Most used by: Competitive cyclists.
Comedy Value: 5/10
Gapping: A Cycling Term
Gapping is a term used by cyclists to describe the process of creating a gap between yourself and the other riders in a pack. The goal is to gain an advantage over other riders by being able to move ahead of them. This is often done by applying more power than the other riders and using the momentum to break away from the group.
Gapping is a common strategy used in competitive cycling. Studies have found that when gapping is used effectively, it can increase a cyclist's chances of success in a race by up to 30%.
Gapping can also be used to get away from other riders in a group ride. This is especially useful when riders are riding in an unfamiliar area and need to get out of the pack in order to find their way. This technique can also be used to avoid dangerous situations, such as cars or obstacles on the road.

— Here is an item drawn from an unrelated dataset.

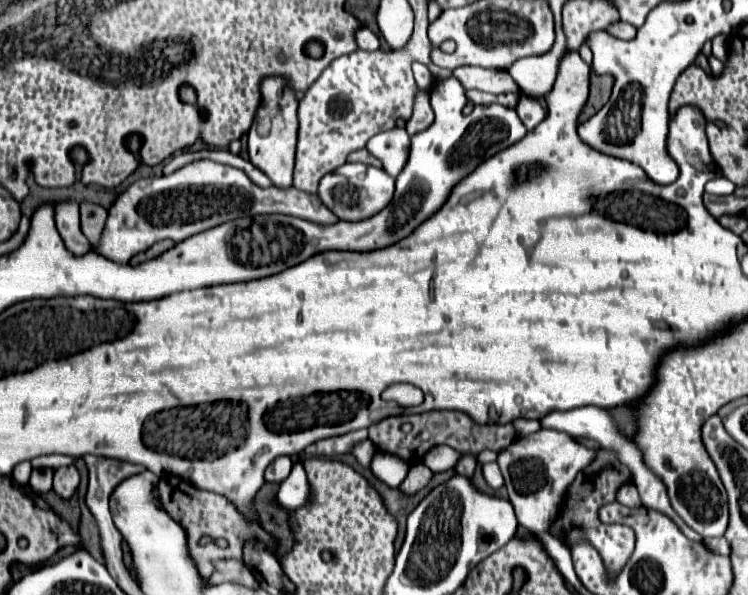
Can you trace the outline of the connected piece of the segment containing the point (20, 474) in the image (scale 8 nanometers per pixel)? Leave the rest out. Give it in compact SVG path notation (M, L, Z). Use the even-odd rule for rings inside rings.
M20 462L20 464L16 464L16 468L14 468L14 472L12 472L12 478L18 480L20 484L28 484L30 472L32 472L30 462Z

Gapping is an important skill for any cyclist to have, and it can be the difference between success and failure in a race or group ride. With practice, cyclists can learn to use gapping effectively to gain an advantage over other riders..
Unveiling the Origin of 'Gapping' in Cycling
Gapping is a well-known term in the cycling community, but how did it come to be? The term is believed to have first been used in the late 1980s and early 1990s in the United Kingdom. It was used to describe the act of riding a bike faster than the riders around you, leaving them behind, or “gapping” them.
It’s believed that the term was popularized by British mountain bike riders during this time period. They were pushing the boundaries of the sport and developing new techniques, and the term was used to refer to the act of “gapping” other riders. This term has since become widely used in the cycling community and is still used today to refer to the act of leaving riders behind as you ride faster.
It’s a testament to the creativity of the early riders that the term “gapping” is still in use today. It’s a great example of how language can be adapted to new situations and how cycling has evolved over the years.